Jumat 31 Mar 2017 05:48 WIB

Minimnya Keterpilihan Perempuan

Wartawan Senior - Nurul Hamami
Foto: Republika/ Wihdan
Wartawan Senior - Nurul Hamami

REPUBLIKA.CO.ID, Oleh: Nurul S Hamami, Wartawan Senior Republika

Pilkada serentak 2017, ternyata masih belum berpihak kepada kaum perempuan. Ini bisa dilihat dari kandidat perempuan terpilih yang jumlahnya sangat minim. Dari 45 perempuan yang ikut mencalonkan diri sebagai kepala daerah maupun wakil kepala daerah, hanya 15 yang terpilih atau sekitar 33,3 persen saja.

Bila dikerucutkan lagi ke dalam 202 kursi kepala daerah dan wakil kepala daerah, tersedia di 101 daerah yang melaksanakan pilkada, maka keterpilihan perempuan di 15 daerah itu hanya 7,4 persen. Persentase perempuan terpilih tersebut menjadi lebih kecil lagi bila dibandingkan dengan keseluruhan kontestan yang berjumlah 620 orang (310 pasangan calon), yakni 2,4 persen.

Jumlah keterpilihan perempuan itu berada sedikit di bawah Pilkada 2015. Kala itu, dari 528 kursi kepala daerah dan wakil kepala daerah di 264 daerah yang menggelar pilkada, jumlah perempuan terpilih sebanyak 46 orang (8,7 persen) yang tersebar di 46 daerah.

Sedangkan, jumlah perempuan yang maju ke pilkada tahun 2015 sebanyak 124 orang. Ini artinya, ada 37 persen yang terpilih sebagai kepala daerah dan wakil kepala daerah. Angka ini masih lebih tinggi dibandingkan di 2017.

Dominasi politikus

Jumlah perempuan terpilih di Pilkada 2017 masih didominasi oleh politikus (kader partai) dan juga pejawat. Dari 15 yang terpilih, di antaranya sebanyak sepuluh orang adalah politikus dan empat pejawat kepala daerah dan wakil kepala daerah.  Dari kesepuluh kader partai tersebut, lima orang anggota DPRD dan tiga anggota DPR.

Fakta tersebut tidak jauh berbeda dengan keterpilihan perempuan di Pilkada 2015 yang didominasi oleh kader partai dan pejawat. Terdapat 12 dari 24  perempuan yang terpilih sebagai kepala daerah berlatar belakang pejawat dan kader partai. Sedangkan, sembilan dari 22 perempuan yang terpilih sebagai wakil kepala daerah adalah anggota DPR/DPRD/DPD, serta enam orang merupakan kader partai.

Mendominasinya perempuan kader partai yang sekaligus juga anggota legislatif, menunjukkan bahwasannya mesin partai bekerja dengan baik di daerah pencalonan perempuan.

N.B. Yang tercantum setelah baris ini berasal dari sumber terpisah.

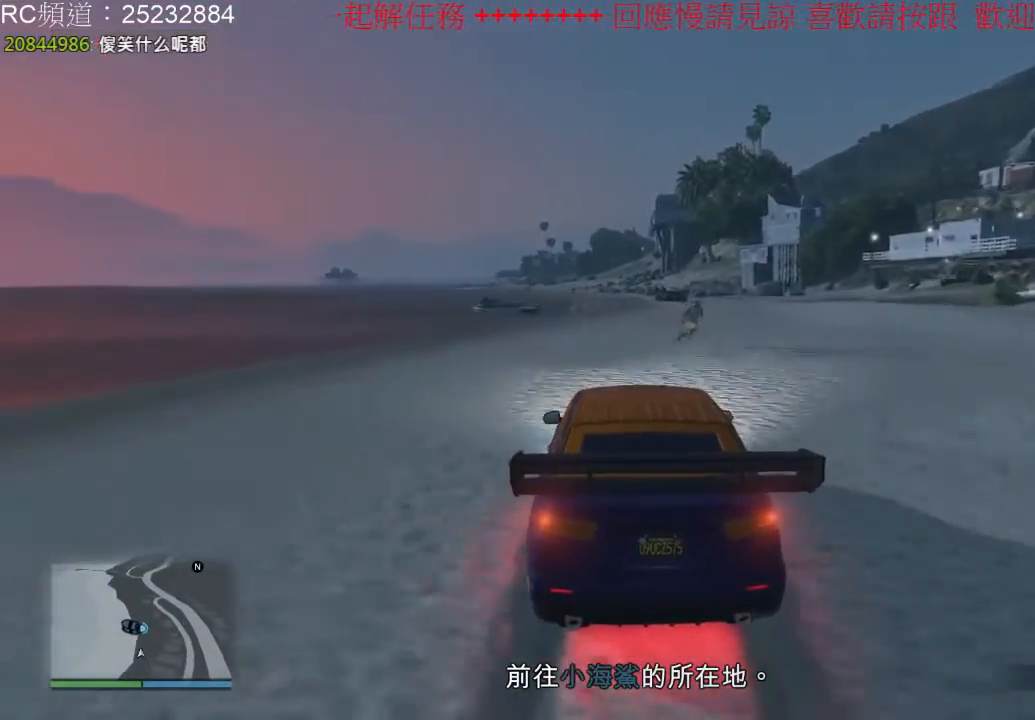
{"dt_ms": 500, "buttons": ["R2"], "left_stick": "right", "right_stick": "center", "events": [[500, "left_stick", "right"]]}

Hal ini juga tidak terlepas dari ketokohan perempuan tersebut di daerah masing-masing yang dikenal luas oleh masyarakat setempat sebagai pekerja partai.

Sebagai contoh, ketokohan tersebut ditunjukkan oleh terpilihnya Masnah Busro sebagai kepala daerah di Kabupaten Muaro Jambi, Provinsi Jambi. Awalnya, dia adalah politikus Partai Amanat Nasional, kemudian pindah ke Partai Golkar dan terpilih sebagai anggota DPRD Provinsi Jambi 2014-2019. Pencalonannya di Pilkada 2017 justru melalui partai lain lantaran Golkar memilih figur yang lain.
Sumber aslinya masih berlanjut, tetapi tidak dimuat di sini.